The Rapidian

Restaurant owner works to honor mother's legacy

A year after restaurateur Marie Catrib passed away, her son Fouad Catrib is making sure the business she left behind continues to thrive.
Fouad Catrib, owner of the restaurant Marie Catrib's.

Fouad Catrib, owner of the restaurant Marie Catrib's. /Lindsay Fischer

/Lindsay Fischer

Marie Catrib, founder of the popular East Hills restaurant of the same name, passed away just over a year ago, on June 5, 2013. Since then, her son Fouad Catrib has been the sole owner of the restaurant and has worked to uphold his mother's legacy. 

Marie Catrib's opened at its current location, 1001 Lake Drive SE, in 2004. The restaurant's menu derives inspiration from Marie's Lebanese heritage, the many years she spent in Michigan's Upper Peninsula and her love of unique pastries. It also offers a variety of vegetarian, vegan and gluten-free options. 

It was Fouad Catrib who originally convinced his mother to make the move to Grand Rapids. She had lived and worked in numerous locations including Green Bay, Wisconsin, Montpellier, Vermont, Asheville, North Carolina and Houghton, Michigan, where she owned a restaurant for roughly 20 years. But according to her son, Grand Rapids was the community with which she ultimately felt the strongest kinship. 

“It was really such a good fit for us,” he says. “My mother said that she'd never felt more at home anywhere than here in Grand Rapids. I'm so glad that she was able to come here.”

Fouad Catrib himself had been living in Grand Rapids for around seven years when his mother decided to start a restaurant here. He says he was inspired by the work Guy Bazzani was doing in the area at the time, and though he and his mother met with multiple developers, it was Bazzani whom they entrusted with the design and construction of their future restaurant. 
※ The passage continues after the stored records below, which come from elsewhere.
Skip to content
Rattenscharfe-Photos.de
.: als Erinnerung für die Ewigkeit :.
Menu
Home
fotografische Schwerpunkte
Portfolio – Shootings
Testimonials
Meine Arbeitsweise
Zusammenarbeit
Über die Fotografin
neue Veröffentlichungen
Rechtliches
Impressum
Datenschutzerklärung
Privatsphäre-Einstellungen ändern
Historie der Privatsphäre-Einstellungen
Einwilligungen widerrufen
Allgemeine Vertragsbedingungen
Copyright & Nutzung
“My mom was living in Green Bay the year that the building was under construction,” he says. “So I was coming here every day, making sure that everything was going as planned and getting really excited about it.”

According to Fouad Catrib, he knew for a long time that he wanted to work alongside his mother.  He grew up watching her manage her restaurant in Houghton, called Marie's Deli. He laughs when he recalls his workplace behavior, saying, “I was an unruly child, so I would work at the restaurant but I would work on my own terms.”

Although Catrib believes it's important to acknowledge that he is not the same person as his mother, and it would be wrong to try to imitate her, he does say that he tries to keep her wishes for the restaurant in mind. 

“I know it's very important that she left me a huge legacy,” he says. “That's an amazing thing. You couldn't ask for more in your life. And I guess I'm just trying to make sure that my mother would be proud of how I'm running the business.”

But continuing the legacy Marie Catrib left behind and determining what she would have wanted is not always easy. 

“I haven't been able to find my mom,” he says. “I don't know where she's at, and I keep looking for some sign of her. But what I've realized is that a lot of the decisions that I make regarding the restaurant are decisions that she would make.”

Catrib's approach to running the restaurant, which he calls "a huge learning experience," is extremely hands-on. He often makes his mother's recipes and spends time in the dining room checking on guests, but he also makes himself available whenever extra help might be needed. He regularly tackles odd jobs like washing sheet pans, cleaning the pavement outside the doors, checking the rain garden for garbage and making sure the dumpster area is clean.  

Marie Catrib's employees Zach Rickel and Tim Holstad, who have both been working at the restaurant for about two years, say they have a positive relationship with their boss and appreciate the workplace culture he has cultivated.

“There's a really good family environment,” says Rickel. “It sounds cheesy and cliché, but we work with our friends, and that makes it easy to come to work every day.”

Catrib doesn't want to make big changes to the restaurant too quickly, but he does have a few goals he hopes to accomplish—among them, improving the small kitchen workspace and obtaining more high-quality products. He cites as an example Ortiz Tuna, which he hopes to adopt to replace the current brand of tuna the restaurant uses. 

“I'm just trying to make sure that we're putting out the best food possible, which is part of trying to keep my mother's spirit alive,” Catrib says. “And I think a lot of the staff feel that vibe when they come in to work, still—the feeling that my mother is here.”

He says that he feels a deep sense of gratitude towards the community that has never wavered in its support over the near-decade Marie Catrib's has been in business. 

“The community means so much to me, it really does,” he says. “A lot of really wonderful people seem to find their way in here. I want to thank everybody for continuing my mother's legacy, and if anybody ever needs anything, please let us know.”